Work order: The lines below, all of them, should be returned exactly as they appear.

Recorded information:
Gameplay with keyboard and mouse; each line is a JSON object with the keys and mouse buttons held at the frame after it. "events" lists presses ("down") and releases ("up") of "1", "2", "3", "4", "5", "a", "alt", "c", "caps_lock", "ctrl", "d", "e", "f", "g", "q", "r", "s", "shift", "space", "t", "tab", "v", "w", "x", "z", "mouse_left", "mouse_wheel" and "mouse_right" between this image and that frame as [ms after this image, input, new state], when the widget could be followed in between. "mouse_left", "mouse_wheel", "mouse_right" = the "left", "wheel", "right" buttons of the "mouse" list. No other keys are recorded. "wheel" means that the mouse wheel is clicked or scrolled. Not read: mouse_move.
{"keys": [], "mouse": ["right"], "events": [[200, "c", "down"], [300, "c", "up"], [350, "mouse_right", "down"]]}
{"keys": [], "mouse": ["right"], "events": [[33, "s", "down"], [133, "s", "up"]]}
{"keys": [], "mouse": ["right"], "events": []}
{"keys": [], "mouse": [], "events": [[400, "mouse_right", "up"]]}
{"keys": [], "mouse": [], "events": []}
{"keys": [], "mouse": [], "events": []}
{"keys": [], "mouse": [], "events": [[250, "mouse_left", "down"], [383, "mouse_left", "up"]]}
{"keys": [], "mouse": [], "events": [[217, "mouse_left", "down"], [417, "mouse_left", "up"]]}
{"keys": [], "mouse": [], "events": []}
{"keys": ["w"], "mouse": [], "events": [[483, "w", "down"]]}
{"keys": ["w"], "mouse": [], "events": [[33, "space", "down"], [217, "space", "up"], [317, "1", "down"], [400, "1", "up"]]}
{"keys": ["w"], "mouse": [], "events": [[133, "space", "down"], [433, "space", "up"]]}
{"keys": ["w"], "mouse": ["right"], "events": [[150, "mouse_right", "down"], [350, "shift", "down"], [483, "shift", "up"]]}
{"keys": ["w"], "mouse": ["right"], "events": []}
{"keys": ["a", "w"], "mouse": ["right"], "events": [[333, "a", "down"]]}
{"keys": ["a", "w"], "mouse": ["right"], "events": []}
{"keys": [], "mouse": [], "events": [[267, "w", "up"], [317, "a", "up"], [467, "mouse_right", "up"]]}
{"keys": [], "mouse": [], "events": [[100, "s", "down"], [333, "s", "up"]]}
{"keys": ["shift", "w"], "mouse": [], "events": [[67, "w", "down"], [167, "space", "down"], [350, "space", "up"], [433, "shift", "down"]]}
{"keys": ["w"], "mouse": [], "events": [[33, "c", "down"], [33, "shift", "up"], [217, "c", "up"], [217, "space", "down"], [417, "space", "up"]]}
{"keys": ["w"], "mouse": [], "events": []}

Result:
Gameplay with keyboard and mouse; each line is a JSON object with the keys and mouse buttons held at the frame after it. "events" lists presses ("down") and releases ("up") of "1", "2", "3", "4", "5", "a", "alt", "c", "caps_lock", "ctrl", "d", "e", "f", "g", "q", "r", "s", "shift", "space", "t", "tab", "v", "w", "x", "z", "mouse_left", "mouse_wheel" and "mouse_right" between this image and that frame as [ms after this image, input, new state], when the widget could be followed in between. "mouse_left", "mouse_wheel", "mouse_right" = the "left", "wheel", "right" buttons of the "mouse" list. No other keys are recorded. "wheel" means that the mouse wheel is clicked or scrolled. Not read: mouse_move.
{"keys": [], "mouse": ["right"], "events": [[200, "c", "down"], [300, "c", "up"], [350, "mouse_right", "down"]]}
{"keys": [], "mouse": ["right"], "events": [[33, "s", "down"], [133, "s", "up"]]}
{"keys": [], "mouse": ["right"], "events": []}
{"keys": [], "mouse": [], "events": [[400, "mouse_right", "up"]]}
{"keys": [], "mouse": [], "events": []}
{"keys": [], "mouse": [], "events": []}
{"keys": [], "mouse": [], "events": [[250, "mouse_left", "down"], [383, "mouse_left", "up"]]}
{"keys": [], "mouse": [], "events": [[217, "mouse_left", "down"], [417, "mouse_left", "up"]]}
{"keys": [], "mouse": [], "events": []}
{"keys": ["w"], "mouse": [], "events": [[483, "w", "down"]]}
{"keys": ["w"], "mouse": [], "events": [[33, "space", "down"], [217, "space", "up"], [317, "1", "down"], [400, "1", "up"]]}
{"keys": ["w"], "mouse": [], "events": [[133, "space", "down"], [433, "space", "up"]]}
{"keys": ["w"], "mouse": ["right"], "events": [[150, "mouse_right", "down"], [350, "shift", "down"], [483, "shift", "up"]]}
{"keys": ["w"], "mouse": ["right"], "events": []}
{"keys": ["a", "w"], "mouse": ["right"], "events": [[333, "a", "down"]]}
{"keys": ["a", "w"], "mouse": ["right"], "events": []}
{"keys": [], "mouse": [], "events": [[267, "w", "up"], [317, "a", "up"], [467, "mouse_right", "up"]]}
{"keys": [], "mouse": [], "events": [[100, "s", "down"], [333, "s", "up"]]}
{"keys": ["shift", "w"], "mouse": [], "events": [[67, "w", "down"], [167, "space", "down"], [350, "space", "up"], [433, "shift", "down"]]}
{"keys": ["w"], "mouse": [], "events": [[33, "c", "down"], [33, "shift", "up"], [217, "c", "up"], [217, "space", "down"], [417, "space", "up"]]}
{"keys": ["w"], "mouse": [], "events": []}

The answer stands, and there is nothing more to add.